Mahallemden hiç bu kadar utanmamıştım. Recep, Şaban ayında başlayan yalan, dolan, iftira furyasının Ramazan’da hız kesmeyeceğini tahmin ediyordum ama bu kadarını beklemiyordum.
Ayıp! Vallâhi billâhi, bu kadarı çok ayıp! Hem de günah!
Dört-beş gün evvel Akit tv‘de Fâtih Dağıstanlı, programını kapatırken gece yarısını geçmişti. Dağıstanlı, günün manşetini okuyarak programı bitirdi. Ekrem İmamoğlu, Kılıçdaroğlu’yla Ramazan gününde çay içmişmiş.
Bu yazıyı yazarken bile utanıyorum. İmamoğlu’nun orucu, bizi ilgilendirmez. Sâdece “tutuyorum” diyerek bizi kandırıp din sömürüsü yapıyorsa ilgilendirir ki öyle bir şey yok. Bizzat yakından tanıyanlardan oruç tuttuğunu işittim.

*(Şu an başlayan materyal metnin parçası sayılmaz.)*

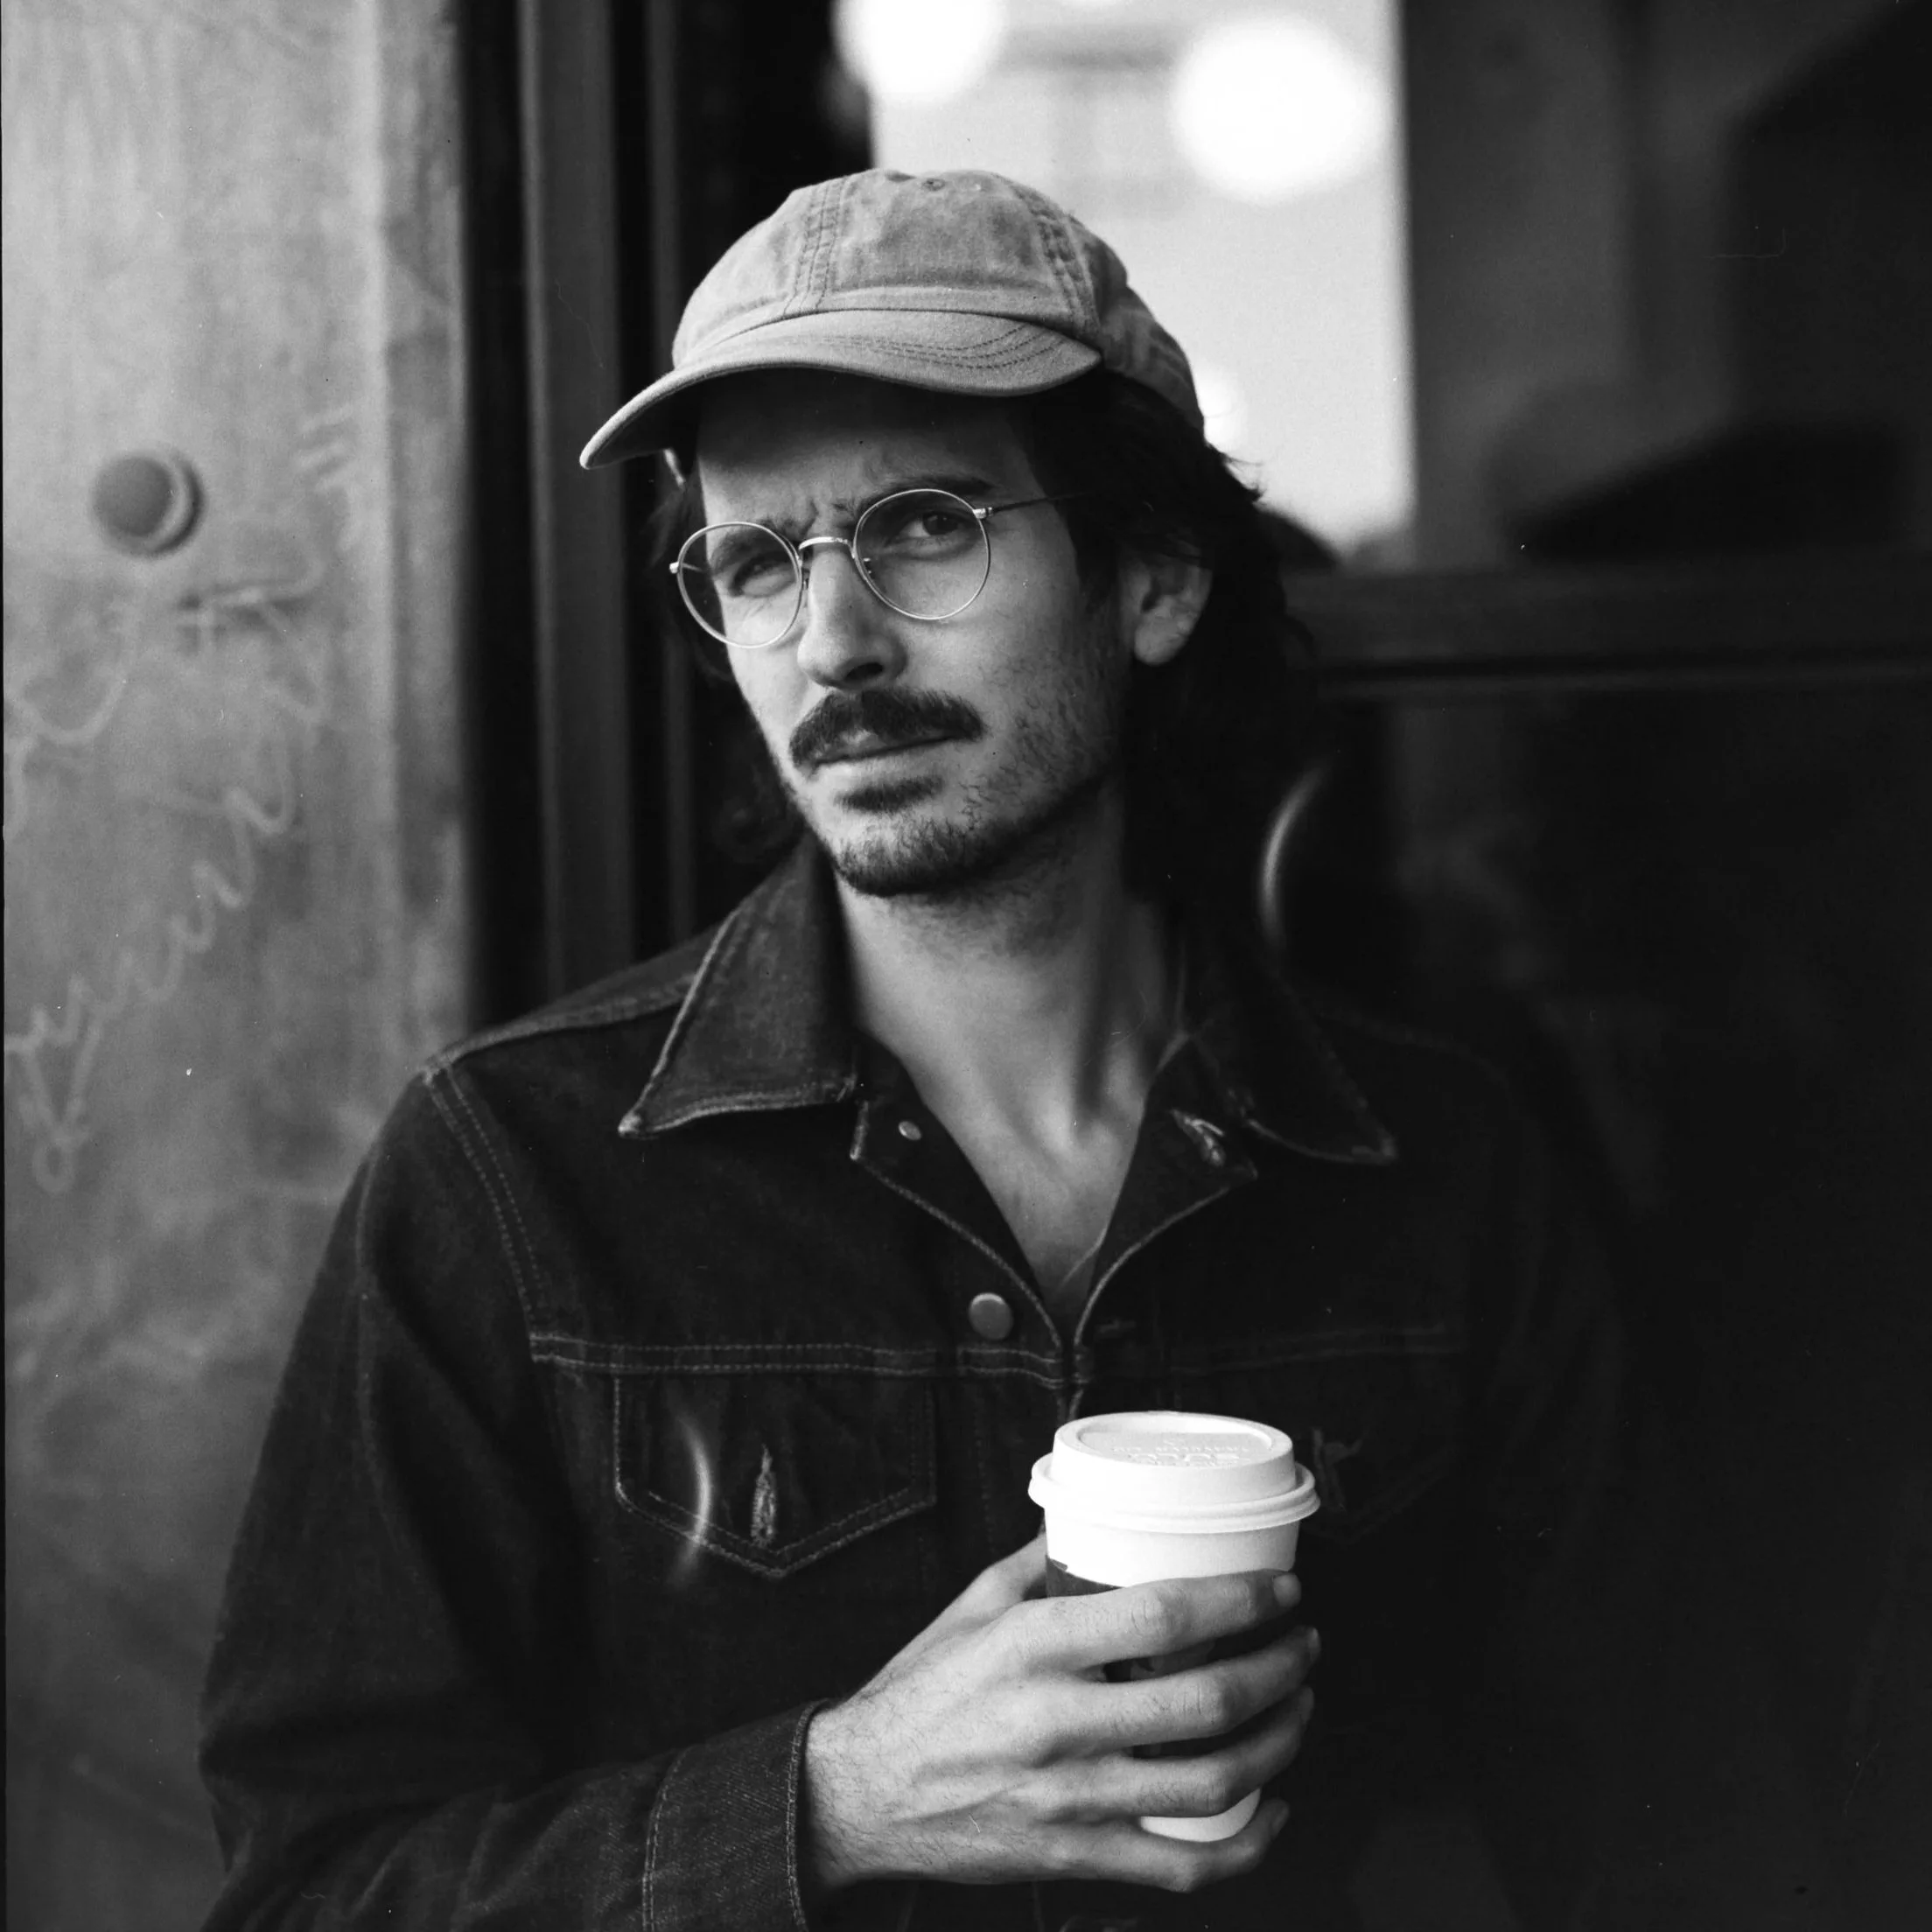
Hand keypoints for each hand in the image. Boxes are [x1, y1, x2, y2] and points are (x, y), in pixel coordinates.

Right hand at [802, 1533, 1317, 1893]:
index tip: (1281, 1589)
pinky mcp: (1073, 1854)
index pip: (1163, 1616)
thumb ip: (1040, 1562)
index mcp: (1035, 1645)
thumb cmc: (921, 1691)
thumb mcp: (972, 1606)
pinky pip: (1182, 1864)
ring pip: (1209, 1781)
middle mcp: (1058, 1721)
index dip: (1240, 1601)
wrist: (858, 1794)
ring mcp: (1070, 1796)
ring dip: (1278, 1743)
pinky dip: (1245, 1843)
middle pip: (1205, 1701)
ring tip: (1299, 1709)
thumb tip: (1094, 1519)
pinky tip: (1271, 1808)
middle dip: (1280, 1669)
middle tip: (1304, 1645)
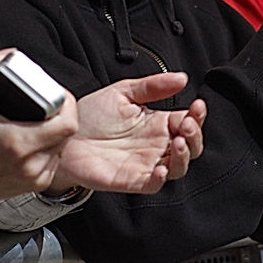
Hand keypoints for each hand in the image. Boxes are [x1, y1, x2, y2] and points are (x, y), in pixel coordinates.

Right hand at [0, 49, 77, 199]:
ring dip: (55, 133)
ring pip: (61, 147)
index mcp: (18, 142)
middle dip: (61, 116)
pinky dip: (48, 149)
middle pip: (67, 133)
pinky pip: (53, 161)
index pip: (67, 123)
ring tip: (40, 122)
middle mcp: (29, 164)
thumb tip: (7, 55)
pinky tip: (35, 140)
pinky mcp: (35, 184)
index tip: (57, 96)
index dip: (67, 105)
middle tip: (48, 106)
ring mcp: (34, 176)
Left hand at [51, 73, 204, 193]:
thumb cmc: (91, 115)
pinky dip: (161, 179)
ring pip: (178, 167)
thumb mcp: (123, 91)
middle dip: (195, 136)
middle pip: (190, 146)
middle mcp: (155, 144)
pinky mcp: (132, 180)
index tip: (197, 106)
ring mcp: (145, 163)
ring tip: (178, 142)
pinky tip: (161, 168)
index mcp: (157, 123)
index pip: (188, 121)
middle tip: (188, 124)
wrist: (64, 135)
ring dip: (184, 156)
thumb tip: (182, 78)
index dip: (197, 116)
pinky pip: (153, 185)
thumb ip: (153, 86)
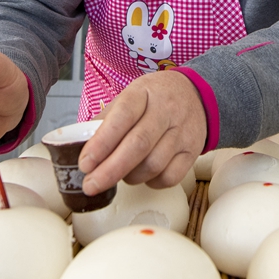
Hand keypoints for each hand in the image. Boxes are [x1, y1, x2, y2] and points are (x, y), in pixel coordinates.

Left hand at [77, 70, 206, 194]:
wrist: (197, 95)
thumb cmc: (154, 98)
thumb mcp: (129, 97)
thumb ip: (106, 120)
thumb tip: (81, 146)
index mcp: (143, 93)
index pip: (122, 117)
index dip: (102, 143)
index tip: (85, 163)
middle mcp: (165, 111)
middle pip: (138, 145)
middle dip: (111, 170)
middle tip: (91, 185)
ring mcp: (182, 132)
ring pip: (153, 165)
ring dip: (130, 177)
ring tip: (119, 174)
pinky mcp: (193, 151)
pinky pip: (170, 177)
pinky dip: (151, 183)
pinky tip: (143, 176)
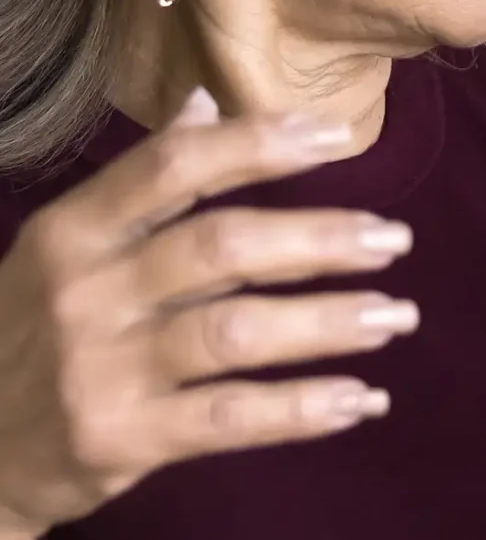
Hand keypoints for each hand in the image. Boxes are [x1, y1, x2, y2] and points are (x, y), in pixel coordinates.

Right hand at [0, 89, 417, 539]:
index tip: (338, 134)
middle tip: (393, 239)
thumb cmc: (33, 333)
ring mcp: (100, 369)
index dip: (258, 144)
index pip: (173, 167)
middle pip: (220, 247)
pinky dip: (303, 408)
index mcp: (72, 232)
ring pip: (236, 332)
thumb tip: (203, 99)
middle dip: (318, 240)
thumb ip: (140, 182)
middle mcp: (84, 293)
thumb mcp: (64, 249)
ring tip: (395, 316)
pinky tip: (361, 399)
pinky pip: (230, 418)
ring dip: (329, 322)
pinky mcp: (120, 439)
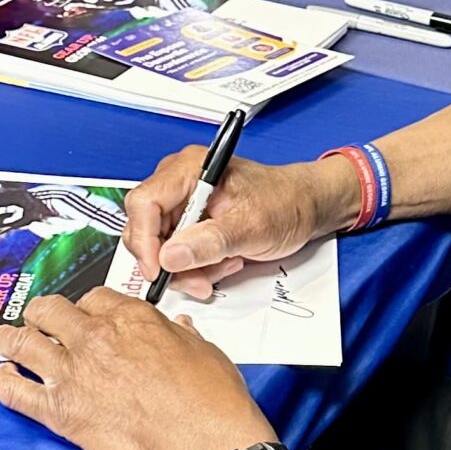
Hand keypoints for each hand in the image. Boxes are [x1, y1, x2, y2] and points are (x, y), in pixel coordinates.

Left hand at [0, 288, 272, 449]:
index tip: (85, 317)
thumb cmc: (209, 399)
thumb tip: (178, 329)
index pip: (92, 299)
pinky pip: (16, 392)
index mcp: (129, 318)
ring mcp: (72, 373)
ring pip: (23, 343)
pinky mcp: (60, 411)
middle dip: (41, 314)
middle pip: (49, 311)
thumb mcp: (202, 350)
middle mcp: (94, 339)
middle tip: (37, 320)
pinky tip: (1, 379)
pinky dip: (3, 384)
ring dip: (7, 339)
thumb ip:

Gece gece verilen yalan haberin ayrıntısı, internette var. Şöyle ki;
Efendim, İmamoğlu’nun makyajı akmaya devam ediyormuş. 7 Mayıs sabahı Kılıçdaroğlu,Kaftancıoğlu ve İmamoğlu biraraya gelip, çay içmişler. Bunu da Halk TV, ortaya çıkarmış.
İçlerinde oruçlu birinin olduğu kalabalığa çay servisi yapılamaz mı? Yapılınca o kişinin de oruç tutmadığı anlamına mı gelir?
İşin en iğrenç tarafı, bu haberi işleyen Akit, haberin fonunda İmamoğlu ve Kılıçdaroğlu’nun çay içtikleri fotoğrafı kullanmış.
İmamoğlu’nun elinde bardak var. Fakat fotoğrafta Mansur Yavaş da var ve bu fotoğraf, 2 Nisan târihli. Yâni başka bir habere âit.
Bu kadar rezillik yetmezmiş gibi Sabah yazarı Sâlih Tuna, dünki yazısında İmamoğlu’nun sahurdaki açıklamasını şöyle eleştirdi:
Oruç tutmadığına dâir bir propaganda olsaydı, sahurda açıklama yapması belki bir anlam taşırdı.
Hem iftira atın hem de dalga geçin! Yuh artık!
Çok merak ediyorum, bu insanlar, yazılarını oruçluyken mi yoksa oruç açtıktan sonra mı yazıyorlar?
Kesin olan bir şey var ki Yeni Akit ve Sabah’ın haber zehirlemesine mâruz kalanlar, İmamoğlu’nun oruç tutmadığına, milleti kandırdığına inanıyorlar.
Yine de Sâlih Tuna Akit’ten iyidir. Hiç olmazsa “oruç tutmuyor” diye yalan söylemedi. Söylemedi ama kendisini milletin yerine koyup kararını verdi:
"Şâyet küresel zâlimler sana karşı hamiyetliyse, çok uluslu Ebu Cehiller seni arkalıyorsa, müstevli taşeronları FETÖ ve PKK sana umut bağlamışsa...
Sabah akşam hatta sahurda durup düşünecek, kendini gözden geçireceksin. Bu saatten sonra bu millet, ne Ekrem Bey'in ne de öteki Ekrem'in (Dumanlı olan) orucuna namazına bakmaz."
(Sebebini bilmiyorum. Son cümle daha sonra Tuna’nın yazısından silindi. Dün sabah okuduğumda vardı.)
Berat Albayrak’ın Trump’ın karşısında ve iki Yahudinin arasında oturmasıyla övünenlere bakar mısınız?
Tuna; milletin, FETÖ’ye, PKK’ya umut bağlayanların namazına orucuna bakmadığından çok emin.
Çözüm sürecine taraf olduğu ve hocaefendisiyle ağladığı günlerden biliyor olmalı.